Dans un monde en constante évolution, le modèle stagnant de l’avion doit évoluer. Plusieurs constructeurs aéronautiques poussés par la Nasa sont sur la piste de l’avion de demain.

Il y a plus de 230 ans, l’homme réalisait l’un de ses plus vieux rêves : voler. Ce n’est que quelque 120 ans plus tard que naissent les premiers avions capables de quitter le sol. L’aéronautique ne connaîtra véritablement d’essor qu’après la seconde guerre mondiale, propulsée par la course à l’armement.

Depuis, les avions n’ont cessé d’évoluer mais l’innovation n’est plus au rendez-vous. Depuis une cinquantaine d’années, l’avion s’est homogénéisé jusqu’à n’être plus qu’un tube frappé de deux ailes portant de réacteurs, à quelques exceptions près.

Seulement, le monde est en plein changement, en proie à des enjeux tels que l’épuisement des énergies fossiles, le réchauffement climatique, l’accélération du développement technologique, une forte croissance démographique et l’accroissement du trafic aérien.

Au pied du mur

Fin 2018, l’Organisation de l’aviation civile internationale (OACI) publiait les chiffres du secteur : 4,3 milliards de passagers ont emprunté un avion en 2018 d’après un calcul provisoire, soit 6,1% de plus qu’en 2017 et deux fois plus qu’en 2006. L’Association internationale du transport aérien, un autre organisme, indique que ce chiffre dépassera les 16 milliards d’ici 2050.

Le nombre de passagers (en milliards) qui ont pris l’avion chaque année entre 1970 et 2017 – Source : The World Bank

Augmenter la capacité des aéronefs s’est présenté comme la seule solution jusqu’à présent. L’apogée de cette course s’est incarnée dans l’Airbus A380, l’avion ayant la plus grande capacité autorisée en passagers : 853 personnes.

Penser l’avion de demain

Pour répondre à l’évolution de notre monde, l’avion est contraint de changer radicalement. En 2010, c’est dans ce contexte que la NASA a notamment commandé aux constructeurs Boeing, Lockheed Martin et Northrop Grumman une étude sur l’avion de 2025 en gardant comme ligne de conduite : moins de bruit, moins de pollution et moins de consommation.

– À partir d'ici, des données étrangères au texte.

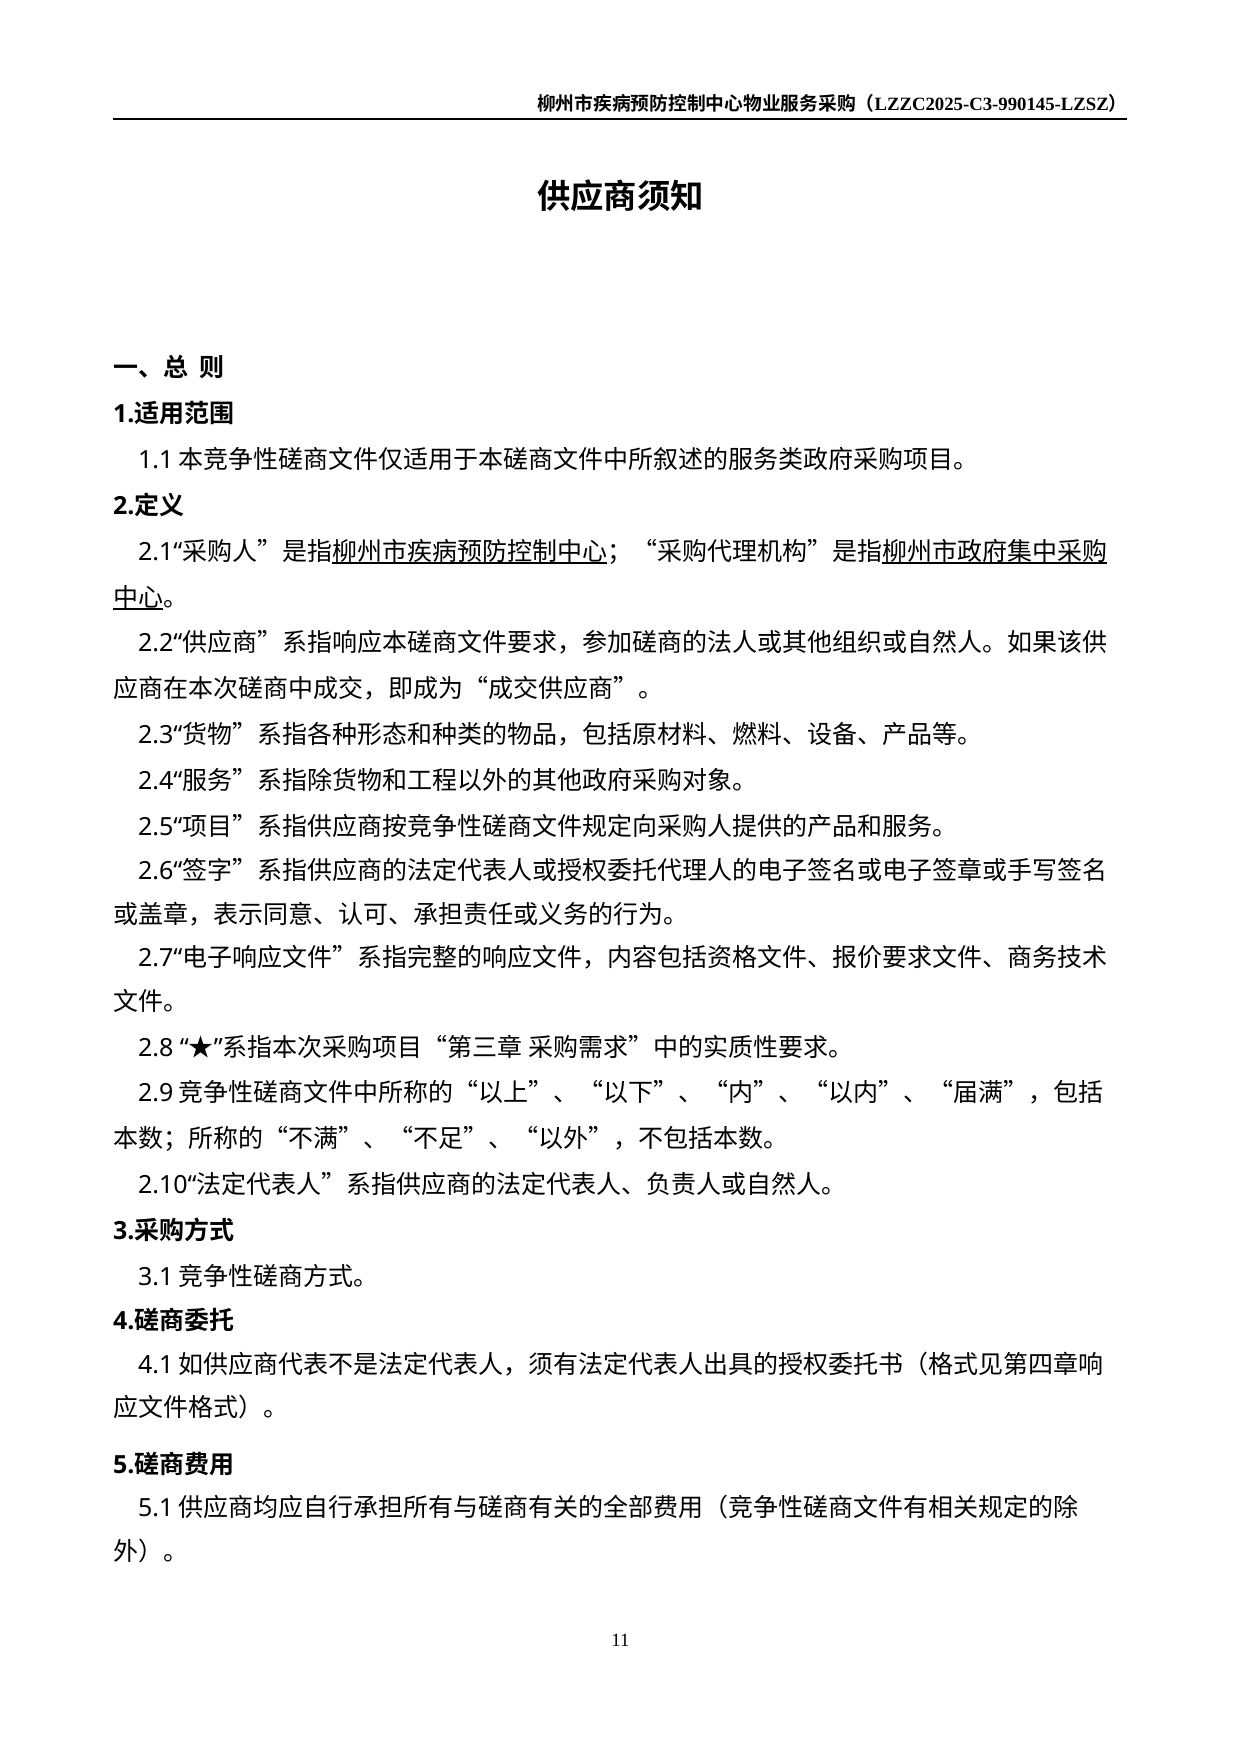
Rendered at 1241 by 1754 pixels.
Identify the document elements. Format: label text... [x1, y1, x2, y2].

text 2.6“签字”系指供应商的法定代表人或授权委托代理人的电子签名或电子签章或手写签名或盖章，表示同意、认可、承担责任或义务的行为。 [113, 844, 1127, 932]
text 2.1“采购人”是指柳州市疾病预防控制中心；“采购代理机构”是指柳州市政府集中采购中心。 [113, 523, 1127, 615]
text 3.采购方式 [113, 1203, 1127, 1248]
text 4.磋商委托 [113, 1294, 1127, 1338]
text 供应商须知 [113, 162, 1127, 227]
text 5.1供应商均应自行承担所有与磋商有关的全部费用（竞争性磋商文件有相关规定的除外）。 [113, 1482, 1127, 1569]
text 2.定义 [113, 478, 1127, 523]
text 3.1竞争性磋商方式。 [113, 1248, 1127, 1294]
text 2.3“货物”系指各种形态和种类的物品，包括原材料、燃料、设备、产品等。 [113, 707, 1127, 753]
text 2.4“服务”系指除货物和工程以外的其他政府采购对象。 [113, 753, 1127, 798]
text 4.1如供应商代表不是法定代表人，须有法定代表人出具的授权委托书（格式见第四章响应文件格式）。 [113, 1338, 1127, 1426]
text 5.磋商费用 [113, 1438, 1127, 1482]
text 2.8 “★”系指本次采购项目“第三章 采购需求”中的实质性要求。 [113, 1019, 1127, 1065]
text 2.9竞争性磋商文件中所称的“以上”、“以下”、“内”、“以内”、“届满”，包括本数；所称的“不满”、“不足”、“以外”，不包括本数。 [113, 1065, 1127, 1157]
text 2.5“项目”系指供应商按竞争性磋商文件规定向采购人提供的产品和服务。 [113, 798, 1127, 844]
text 一、总 则 [113, 340, 1127, 386]
text 1.1本竞争性磋商文件仅适用于本磋商文件中所叙述的服务类政府采购项目。 [113, 432, 1127, 478]
text 1.适用范围 [113, 386, 1127, 432]
text 2.7“电子响应文件”系指完整的响应文件，内容包括资格文件、报价要求文件、商务技术文件。 [113, 932, 1127, 1019]
text 2.2“供应商”系指响应本磋商文件要求，参加磋商的法人或其他组织或自然人。如果该供应商在本次磋商中成交，即成为“成交供应商”。 [113, 615, 1127, 707]
text 2.10“法定代表人”系指供应商的法定代表人、负责人或自然人。 [113, 1157, 1127, 1203]
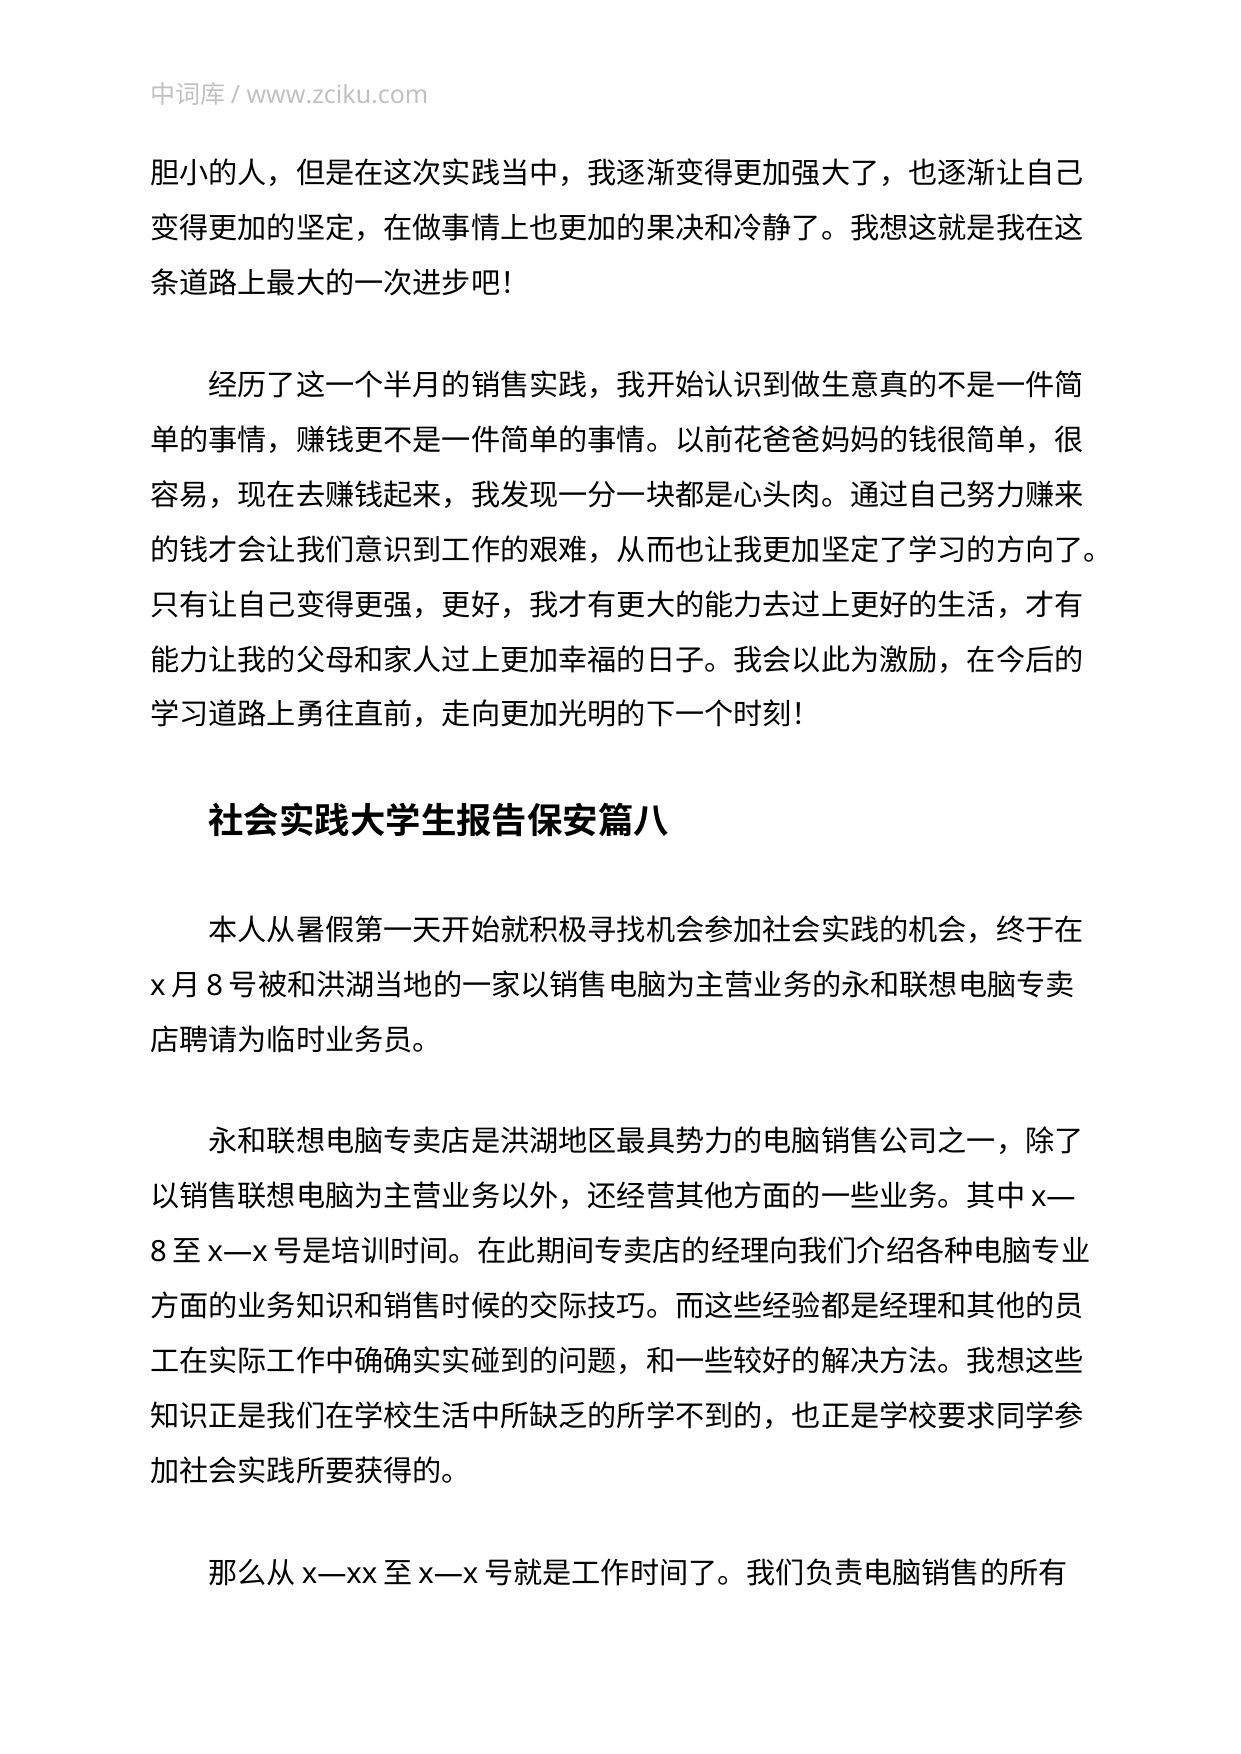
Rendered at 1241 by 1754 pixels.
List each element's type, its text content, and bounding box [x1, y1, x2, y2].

text 永和联想电脑专卖店是洪湖地区最具势力的电脑销售公司之一，除了以销售联想电脑为主营业务以外，还经营其他方面的一些业务。其中x—8至x—x号是培训时间。在此期间专卖店的经理向我们介绍各种电脑专业方面的业务知识和销售时候的交际技巧。而这些经验都是经理和其他的员工在实际工作中确确实实碰到的问题，和一些较好的解决方法。我想这些知识正是我们在学校生活中所缺乏的所学不到的，也正是学校要求同学参加社会实践所要获得的。 [150, 1118, 1090, 1490]
text 社会实践大学生报告保安篇八 [150, 793, 1090, 844]
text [150, 1549, 1090, 1592]
text 经历了这一个半月的销售实践，我开始认识到做生意真的不是一件简单的事情，赚钱更不是一件简单的事情。以前花爸爸妈妈的钱很简单，很容易，现在去赚钱起来，我发现一分一块都是心头肉。通过自己努力赚来的钱才会让我们意识到工作的艰难，从而也让我更加坚定了学习的方向了。只有让自己变得更强，更好，我才有更大的能力去过上更好的生活，才有能力让我的父母和家人过上更加幸福的日子。我会以此为激励，在今后的学习道路上勇往直前，走向更加光明的下一个时刻！ [150, 362, 1090, 733]
text 本人从暑假第一天开始就积极寻找机会参加社会实践的机会，终于在x月8号被和洪湖当地的一家以销售电脑为主营业务的永和联想电脑专卖店聘请为临时业务员。 [150, 906, 1090, 1058]
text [150, 150, 1090, 302]
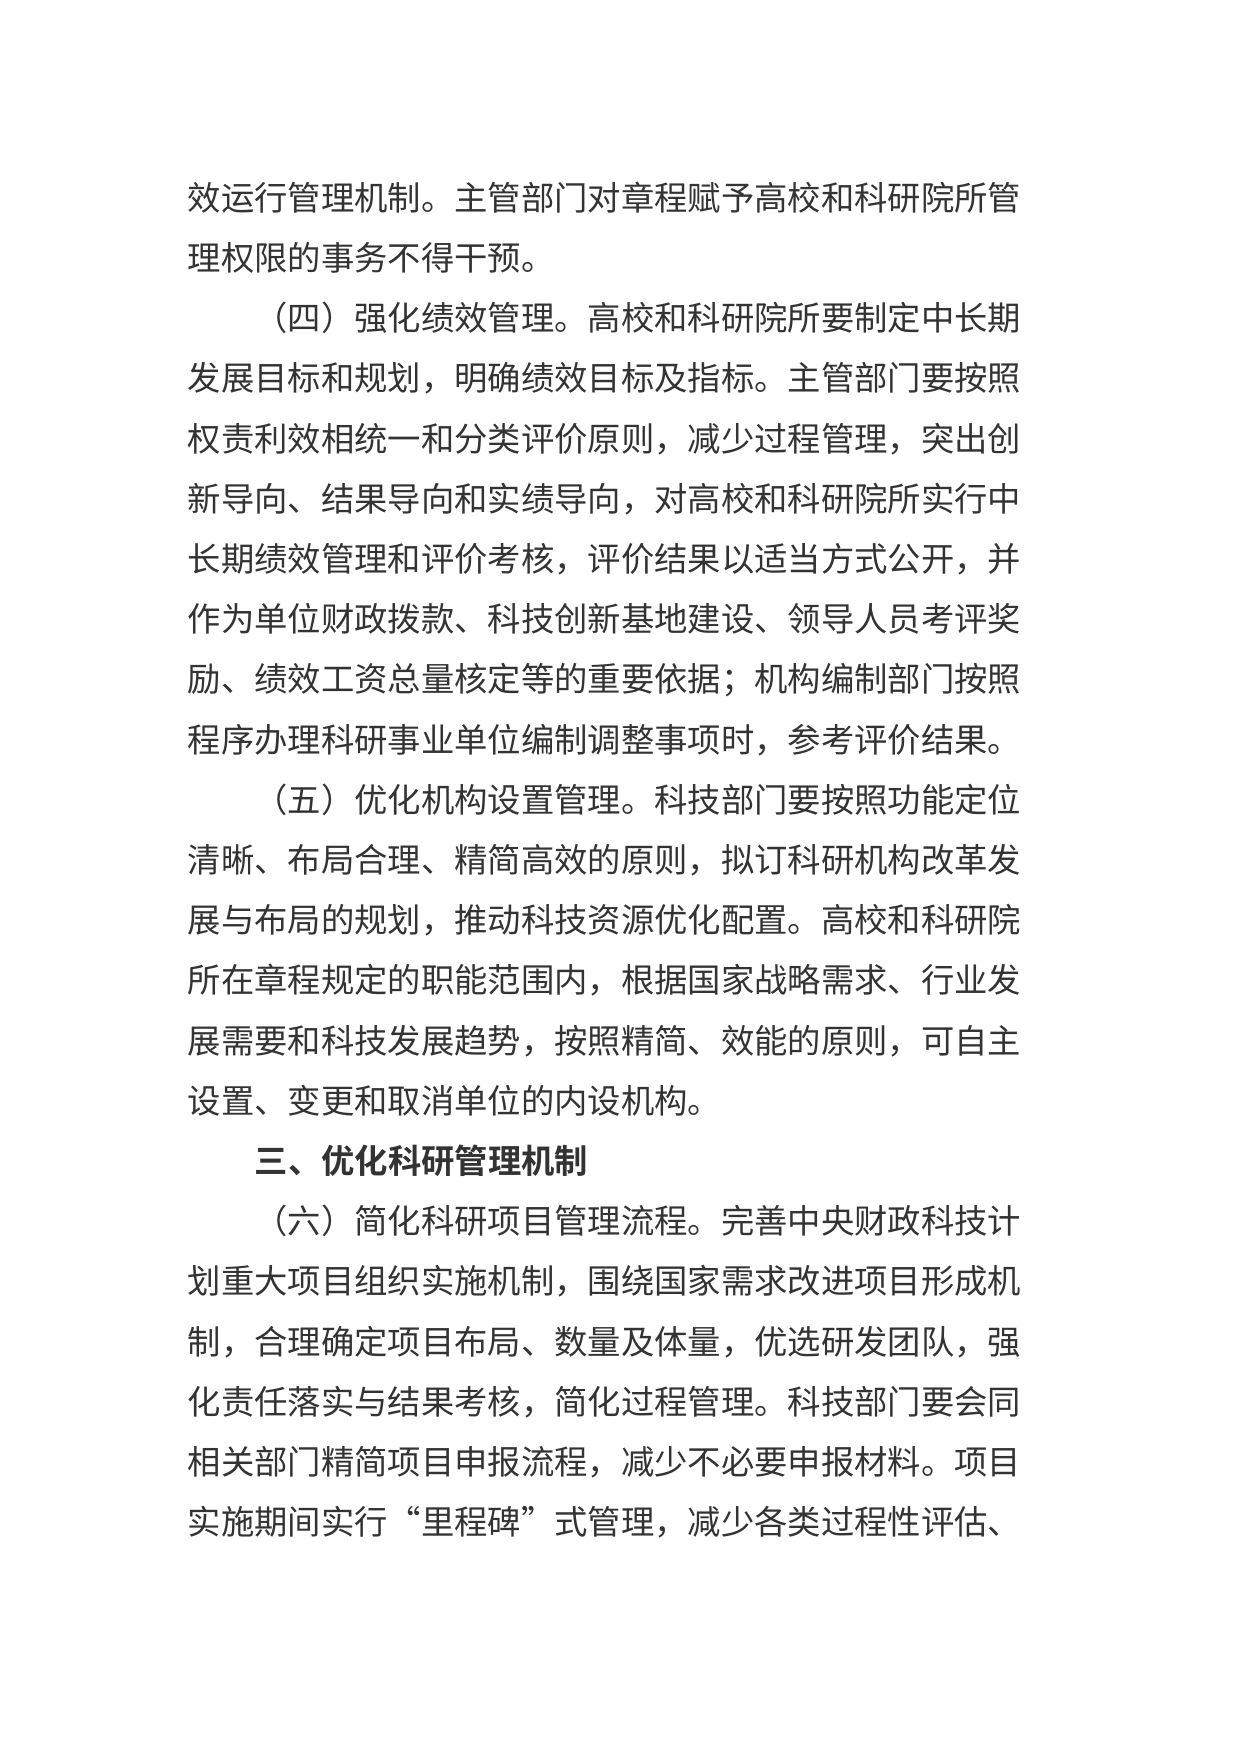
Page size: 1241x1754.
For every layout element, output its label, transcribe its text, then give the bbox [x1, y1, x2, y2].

Les trois pionniers de l’aviation étaient tenus de respecter plusieurs conditions. Les engins qu’ils allaient imaginer devaient impérativement être aptes à voler à 85% de la vitesse du son, parcourir 11.000 km et transporter un charge de 20 à 45 tonnes.

De cette réflexion est né un trio de concepts à des lieues des engins que nous connaissons aujourd’hui. Lockheed a imaginé un avion aux ailes reliées à la queue de l’avion avec un seul moteur situé à l’arrière, Boeing s’est penché sur un avion de type “aile volante” au fuselage intégré aux ailes et Northrop Grumman a produit un concept d’avion à double fuselage surmonté par les ailes.

L’aile volante de Northrop Grumman en haut, le fuselage intégré de Boeing à droite et l’avion en aile fermée de Lockheed Martin en bas – Source : NASA

Plus qu’une simple idée, Boeing a fait de son projet une réalité. Des versions miniatures de son aile volante ont même pris leur envol.

Un secteur en pleine évolution

Nous nous familiarisons de plus en plus avec le transport aérien. À tel point que l’avion sert de moyen de déplacement pour des trajets de plus en plus courts. S’il permet de relier n’importe quelles villes du monde entier en deux voire un seul trajet, ce transport s’utilise aujourd’hui pour des liaisons internes, interrégionales.

Voilà pourquoi les grandes sociétés aériennes se penchent également sur des modèles d’avions plus petit, plus lents et peu énergivores. Le Solar Impulse crystallise ce désir de produire des avions propres. Malgré une traversée complète autour du globe par la seule énergie solaire, il ne s’agit que d’un avion expérimental dont la charge n’excède pas le pilote.

Les constructeurs aéronautiques traditionnels semblent encore peu enclin à investir de gros sous sur l’avion 2.0, peut-être la solution doit-elle venir de là où on ne l’attend pas? Quoi qu’il en soit, une chose est sûre : l’aviation ne peut continuer aujourd’hui comme elle le fait depuis un demi-siècle.